The best tool for HTML to Lynx style text I have come across is Jericho's Renderer.
It's easy to use:
Source source=new Source(new URL(sourceUrlString)); // or new Source("<html>pass in raw html string</html>");
String renderedText=source.getRenderer().toString();
System.out.println("\nSimple rendering of the HTML document:\n");
System.out.println(renderedText);
(from here)
and handles HTML in the wild (badly formatted) very well.

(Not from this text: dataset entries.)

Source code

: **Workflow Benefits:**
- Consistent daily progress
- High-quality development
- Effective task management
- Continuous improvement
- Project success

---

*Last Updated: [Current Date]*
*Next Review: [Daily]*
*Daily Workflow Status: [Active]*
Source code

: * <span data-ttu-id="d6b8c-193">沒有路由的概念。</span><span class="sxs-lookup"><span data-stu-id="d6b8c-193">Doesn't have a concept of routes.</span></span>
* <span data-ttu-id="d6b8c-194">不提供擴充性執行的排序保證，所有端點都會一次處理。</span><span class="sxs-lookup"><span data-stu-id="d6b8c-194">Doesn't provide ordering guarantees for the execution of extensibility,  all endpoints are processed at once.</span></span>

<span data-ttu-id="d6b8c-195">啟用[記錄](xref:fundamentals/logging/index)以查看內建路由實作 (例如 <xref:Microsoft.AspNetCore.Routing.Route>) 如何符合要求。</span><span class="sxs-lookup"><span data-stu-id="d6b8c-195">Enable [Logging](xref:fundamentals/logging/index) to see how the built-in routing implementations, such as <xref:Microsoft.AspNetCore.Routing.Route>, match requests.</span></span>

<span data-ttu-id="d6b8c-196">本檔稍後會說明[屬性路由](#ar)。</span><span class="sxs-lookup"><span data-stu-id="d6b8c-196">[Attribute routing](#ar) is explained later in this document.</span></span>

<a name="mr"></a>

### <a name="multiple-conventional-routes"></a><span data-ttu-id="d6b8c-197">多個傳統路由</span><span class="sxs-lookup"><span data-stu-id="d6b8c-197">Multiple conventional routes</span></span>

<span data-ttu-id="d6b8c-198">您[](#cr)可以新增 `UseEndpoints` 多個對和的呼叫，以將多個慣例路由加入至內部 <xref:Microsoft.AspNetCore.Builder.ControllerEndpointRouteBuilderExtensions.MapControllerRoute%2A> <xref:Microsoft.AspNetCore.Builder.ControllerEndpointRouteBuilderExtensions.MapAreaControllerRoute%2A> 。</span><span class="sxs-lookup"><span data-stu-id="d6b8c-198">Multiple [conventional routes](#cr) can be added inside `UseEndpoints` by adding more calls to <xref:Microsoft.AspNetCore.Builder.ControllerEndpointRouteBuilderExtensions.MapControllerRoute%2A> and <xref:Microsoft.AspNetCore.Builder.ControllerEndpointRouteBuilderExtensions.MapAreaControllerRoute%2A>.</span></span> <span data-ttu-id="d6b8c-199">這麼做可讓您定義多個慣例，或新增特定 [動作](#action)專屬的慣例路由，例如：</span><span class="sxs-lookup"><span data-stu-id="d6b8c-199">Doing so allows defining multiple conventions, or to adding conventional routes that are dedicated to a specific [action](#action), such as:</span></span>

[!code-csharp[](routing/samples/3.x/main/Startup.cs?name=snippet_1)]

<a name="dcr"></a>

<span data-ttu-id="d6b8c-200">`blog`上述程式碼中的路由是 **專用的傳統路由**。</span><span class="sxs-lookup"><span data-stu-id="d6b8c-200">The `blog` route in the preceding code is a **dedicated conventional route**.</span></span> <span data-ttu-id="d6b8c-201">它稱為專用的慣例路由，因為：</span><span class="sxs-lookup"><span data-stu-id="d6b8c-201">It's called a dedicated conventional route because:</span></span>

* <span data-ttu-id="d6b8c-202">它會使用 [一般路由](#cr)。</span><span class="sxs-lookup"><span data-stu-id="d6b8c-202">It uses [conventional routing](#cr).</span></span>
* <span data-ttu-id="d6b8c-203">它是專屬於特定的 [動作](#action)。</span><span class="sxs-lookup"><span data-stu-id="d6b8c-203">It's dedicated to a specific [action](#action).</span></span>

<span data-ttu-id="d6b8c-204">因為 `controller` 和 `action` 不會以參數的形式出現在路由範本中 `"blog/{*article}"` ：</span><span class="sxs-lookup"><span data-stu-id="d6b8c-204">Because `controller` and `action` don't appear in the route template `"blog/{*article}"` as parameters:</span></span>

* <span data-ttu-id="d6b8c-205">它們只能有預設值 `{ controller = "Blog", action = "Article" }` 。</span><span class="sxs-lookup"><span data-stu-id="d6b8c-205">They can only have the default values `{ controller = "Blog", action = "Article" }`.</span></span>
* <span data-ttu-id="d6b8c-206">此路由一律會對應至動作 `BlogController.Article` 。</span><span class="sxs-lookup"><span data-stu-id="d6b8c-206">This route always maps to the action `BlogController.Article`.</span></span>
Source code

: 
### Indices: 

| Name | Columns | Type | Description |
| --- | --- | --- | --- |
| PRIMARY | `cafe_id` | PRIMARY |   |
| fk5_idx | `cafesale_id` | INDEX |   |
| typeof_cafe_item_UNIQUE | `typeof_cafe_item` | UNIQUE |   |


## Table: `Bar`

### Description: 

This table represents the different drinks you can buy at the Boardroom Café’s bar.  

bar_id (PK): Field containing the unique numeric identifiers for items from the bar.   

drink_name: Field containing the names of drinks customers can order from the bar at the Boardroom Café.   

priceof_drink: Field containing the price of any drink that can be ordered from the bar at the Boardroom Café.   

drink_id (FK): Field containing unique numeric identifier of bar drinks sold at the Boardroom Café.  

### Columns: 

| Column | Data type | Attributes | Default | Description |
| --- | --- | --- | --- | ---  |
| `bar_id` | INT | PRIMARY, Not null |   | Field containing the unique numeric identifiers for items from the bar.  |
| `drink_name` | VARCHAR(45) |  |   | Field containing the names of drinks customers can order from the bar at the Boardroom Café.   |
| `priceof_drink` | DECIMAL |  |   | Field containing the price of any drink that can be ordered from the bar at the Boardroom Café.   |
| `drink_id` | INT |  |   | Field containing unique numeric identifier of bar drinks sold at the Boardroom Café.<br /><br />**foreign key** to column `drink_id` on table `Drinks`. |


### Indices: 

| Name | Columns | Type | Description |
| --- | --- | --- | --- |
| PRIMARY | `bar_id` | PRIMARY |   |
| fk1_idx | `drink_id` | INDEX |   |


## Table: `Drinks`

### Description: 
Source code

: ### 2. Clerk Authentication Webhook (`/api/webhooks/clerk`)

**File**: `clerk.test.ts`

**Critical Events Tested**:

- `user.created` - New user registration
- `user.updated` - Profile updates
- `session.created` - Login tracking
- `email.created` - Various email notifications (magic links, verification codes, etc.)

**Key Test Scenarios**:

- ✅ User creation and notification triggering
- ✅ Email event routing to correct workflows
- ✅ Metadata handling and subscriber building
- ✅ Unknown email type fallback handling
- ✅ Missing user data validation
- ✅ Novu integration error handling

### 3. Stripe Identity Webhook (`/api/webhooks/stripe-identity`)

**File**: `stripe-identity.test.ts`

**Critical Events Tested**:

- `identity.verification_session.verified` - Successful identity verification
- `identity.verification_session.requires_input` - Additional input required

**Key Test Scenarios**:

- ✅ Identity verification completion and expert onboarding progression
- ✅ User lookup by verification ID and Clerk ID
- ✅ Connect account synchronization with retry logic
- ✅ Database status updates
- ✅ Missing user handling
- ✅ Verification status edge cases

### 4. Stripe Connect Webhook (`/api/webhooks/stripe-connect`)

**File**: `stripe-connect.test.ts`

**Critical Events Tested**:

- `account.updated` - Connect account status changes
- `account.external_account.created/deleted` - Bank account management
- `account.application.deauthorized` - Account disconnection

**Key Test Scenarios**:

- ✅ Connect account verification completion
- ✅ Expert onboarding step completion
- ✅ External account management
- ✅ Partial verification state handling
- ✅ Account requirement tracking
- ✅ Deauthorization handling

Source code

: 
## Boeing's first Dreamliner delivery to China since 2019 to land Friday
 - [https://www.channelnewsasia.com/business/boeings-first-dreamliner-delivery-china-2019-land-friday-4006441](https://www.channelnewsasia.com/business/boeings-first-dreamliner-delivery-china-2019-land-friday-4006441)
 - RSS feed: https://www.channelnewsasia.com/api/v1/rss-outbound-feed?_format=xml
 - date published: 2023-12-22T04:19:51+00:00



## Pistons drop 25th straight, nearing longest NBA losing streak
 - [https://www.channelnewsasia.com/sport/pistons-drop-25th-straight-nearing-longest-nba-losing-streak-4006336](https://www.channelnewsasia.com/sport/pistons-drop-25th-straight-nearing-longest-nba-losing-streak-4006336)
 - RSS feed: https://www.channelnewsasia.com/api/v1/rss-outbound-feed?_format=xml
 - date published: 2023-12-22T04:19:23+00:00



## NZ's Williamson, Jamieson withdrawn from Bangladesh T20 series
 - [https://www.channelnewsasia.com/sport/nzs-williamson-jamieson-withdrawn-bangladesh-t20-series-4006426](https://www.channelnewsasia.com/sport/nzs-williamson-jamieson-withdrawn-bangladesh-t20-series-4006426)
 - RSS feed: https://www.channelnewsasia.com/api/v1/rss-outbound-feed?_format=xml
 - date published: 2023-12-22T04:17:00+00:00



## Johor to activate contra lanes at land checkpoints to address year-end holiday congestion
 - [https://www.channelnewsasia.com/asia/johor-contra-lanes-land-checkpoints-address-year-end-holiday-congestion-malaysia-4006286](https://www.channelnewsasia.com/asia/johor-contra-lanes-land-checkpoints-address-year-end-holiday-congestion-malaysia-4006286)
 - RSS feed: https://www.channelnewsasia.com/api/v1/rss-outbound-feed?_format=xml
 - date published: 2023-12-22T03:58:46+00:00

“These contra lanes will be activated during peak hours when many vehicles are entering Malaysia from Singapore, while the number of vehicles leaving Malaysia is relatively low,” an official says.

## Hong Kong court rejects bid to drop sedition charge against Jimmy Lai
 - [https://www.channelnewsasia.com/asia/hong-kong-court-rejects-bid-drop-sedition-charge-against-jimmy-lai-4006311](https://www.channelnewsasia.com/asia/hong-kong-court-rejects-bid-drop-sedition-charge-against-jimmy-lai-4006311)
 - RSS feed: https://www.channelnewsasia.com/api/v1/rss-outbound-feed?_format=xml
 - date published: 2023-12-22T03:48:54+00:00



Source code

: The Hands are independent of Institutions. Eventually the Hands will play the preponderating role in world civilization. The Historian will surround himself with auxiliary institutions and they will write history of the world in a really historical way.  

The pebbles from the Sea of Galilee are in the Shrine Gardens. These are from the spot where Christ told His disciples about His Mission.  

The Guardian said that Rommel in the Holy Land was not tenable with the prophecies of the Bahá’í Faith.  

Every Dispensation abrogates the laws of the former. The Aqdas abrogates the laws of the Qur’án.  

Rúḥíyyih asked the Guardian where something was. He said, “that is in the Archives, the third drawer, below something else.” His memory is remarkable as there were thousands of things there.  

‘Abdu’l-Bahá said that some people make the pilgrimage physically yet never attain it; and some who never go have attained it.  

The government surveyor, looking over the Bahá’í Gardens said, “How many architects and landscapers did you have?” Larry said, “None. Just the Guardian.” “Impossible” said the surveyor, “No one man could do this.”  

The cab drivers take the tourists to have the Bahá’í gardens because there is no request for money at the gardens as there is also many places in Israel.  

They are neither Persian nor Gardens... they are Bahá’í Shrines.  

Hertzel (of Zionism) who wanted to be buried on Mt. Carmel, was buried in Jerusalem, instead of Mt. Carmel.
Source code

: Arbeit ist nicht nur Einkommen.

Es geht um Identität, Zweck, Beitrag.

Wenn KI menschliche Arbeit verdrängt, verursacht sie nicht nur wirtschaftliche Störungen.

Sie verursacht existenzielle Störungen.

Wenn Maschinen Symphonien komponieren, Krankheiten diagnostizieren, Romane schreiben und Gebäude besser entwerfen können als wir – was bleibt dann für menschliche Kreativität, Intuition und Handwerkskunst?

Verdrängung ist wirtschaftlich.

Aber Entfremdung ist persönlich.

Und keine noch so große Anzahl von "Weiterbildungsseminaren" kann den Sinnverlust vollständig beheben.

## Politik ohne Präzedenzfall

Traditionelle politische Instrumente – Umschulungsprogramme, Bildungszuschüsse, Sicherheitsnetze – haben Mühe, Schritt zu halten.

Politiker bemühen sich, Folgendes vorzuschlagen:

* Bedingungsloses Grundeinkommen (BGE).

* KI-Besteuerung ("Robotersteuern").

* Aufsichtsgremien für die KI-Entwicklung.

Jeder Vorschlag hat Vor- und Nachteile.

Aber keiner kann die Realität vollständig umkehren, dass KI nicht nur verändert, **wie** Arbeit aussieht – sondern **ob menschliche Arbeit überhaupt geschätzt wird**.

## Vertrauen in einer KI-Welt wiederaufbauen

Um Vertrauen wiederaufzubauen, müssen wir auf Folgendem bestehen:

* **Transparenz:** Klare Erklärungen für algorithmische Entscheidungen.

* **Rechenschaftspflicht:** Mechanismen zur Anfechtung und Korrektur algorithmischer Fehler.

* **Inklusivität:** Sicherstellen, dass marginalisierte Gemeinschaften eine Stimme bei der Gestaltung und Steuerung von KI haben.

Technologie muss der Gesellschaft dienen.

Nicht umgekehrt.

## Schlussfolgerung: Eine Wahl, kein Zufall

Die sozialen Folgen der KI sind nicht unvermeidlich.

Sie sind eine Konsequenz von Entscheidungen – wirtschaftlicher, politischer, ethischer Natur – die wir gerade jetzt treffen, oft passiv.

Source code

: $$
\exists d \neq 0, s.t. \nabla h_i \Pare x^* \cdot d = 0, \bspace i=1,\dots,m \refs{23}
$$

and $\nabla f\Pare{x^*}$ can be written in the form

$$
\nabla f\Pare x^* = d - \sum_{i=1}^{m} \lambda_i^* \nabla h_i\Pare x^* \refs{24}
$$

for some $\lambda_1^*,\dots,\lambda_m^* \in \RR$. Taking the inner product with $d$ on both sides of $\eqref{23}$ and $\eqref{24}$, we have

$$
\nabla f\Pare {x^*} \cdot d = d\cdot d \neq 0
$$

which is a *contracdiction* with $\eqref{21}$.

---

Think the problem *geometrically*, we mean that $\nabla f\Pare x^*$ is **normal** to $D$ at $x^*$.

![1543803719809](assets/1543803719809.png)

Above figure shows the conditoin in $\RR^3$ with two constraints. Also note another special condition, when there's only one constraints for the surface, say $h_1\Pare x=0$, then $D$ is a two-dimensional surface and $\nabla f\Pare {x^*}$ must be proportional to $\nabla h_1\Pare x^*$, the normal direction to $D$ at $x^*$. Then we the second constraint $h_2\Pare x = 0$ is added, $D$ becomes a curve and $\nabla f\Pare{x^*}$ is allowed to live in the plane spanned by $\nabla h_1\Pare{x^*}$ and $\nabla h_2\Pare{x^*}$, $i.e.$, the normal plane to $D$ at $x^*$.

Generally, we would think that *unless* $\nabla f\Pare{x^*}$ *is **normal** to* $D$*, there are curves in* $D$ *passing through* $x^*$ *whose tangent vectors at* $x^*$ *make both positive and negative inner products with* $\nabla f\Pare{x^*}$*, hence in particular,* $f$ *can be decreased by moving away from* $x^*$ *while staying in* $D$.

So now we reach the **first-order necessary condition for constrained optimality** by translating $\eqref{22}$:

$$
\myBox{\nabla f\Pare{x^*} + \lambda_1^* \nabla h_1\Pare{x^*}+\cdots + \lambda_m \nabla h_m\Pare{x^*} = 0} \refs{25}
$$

Here's the first few lines of this page formatted this way using Jericho:
Stack Exchange log in | careers | chat
| meta | about | faq
Stack Overflow
* Questions
* Tags
* Users
* Badges
* Unanswered
* Ask Question
Java HTML normalizer?
**
IS there a library which can transform
any given HTML page with JS, CSS all
over it, into a minimalistic uniform
format?
For instance, if we render
stackoverflow homepage, I want it to
be shown in a minimal format. I want
all other sites to be rendered down.
Sort of like Lynx web browser but with
minimal graphics.
java lynx link|edit|flag asked 2 days
ago Kim Jong Woo 593112 89% accept
rate Do you want to transform your
HTML code to simpler HTML code, or do
your want to show this "minimalistic
uniform format" to your user? Or do
you want to create a image? – Paŭlo
Ebermann yesterday simpler html code
without sacrificing the relative
positioning of the elements. – Kim
Jong Woo 16 hours ago
2 Answers
To answer your firtst question: No. I
don'nt think there is a library for
that purpose. (At least this is what
my "googeling" resulted in).
And i think the reason for this is,
that what you want is a very special
need.
So as a solution for your problem you
can parse the html and display it the
way you want to in a JEditorpane or
whatever you are using for display.
I can only suggest a way i would do it
(this is because i am familiar with
xml and everything around it).
*
Use a library to ensure that your html conforms to xhtml:
http://htmlcleaner.sourceforge.net/release.php
*
then either parse the xml with DOM or SAX parsers and display it the
way you want.
or
* use xslt to transform the document into some other html document
which results in a view that fits your
needs.
or
* use one of the available html parser librarys. (The most of which i
found where kind of outdated (2006))
but they could be an option for you.
This is just one suggestion how you
could do it. I'm sure there are
thousands of other ways which will do
the same thing.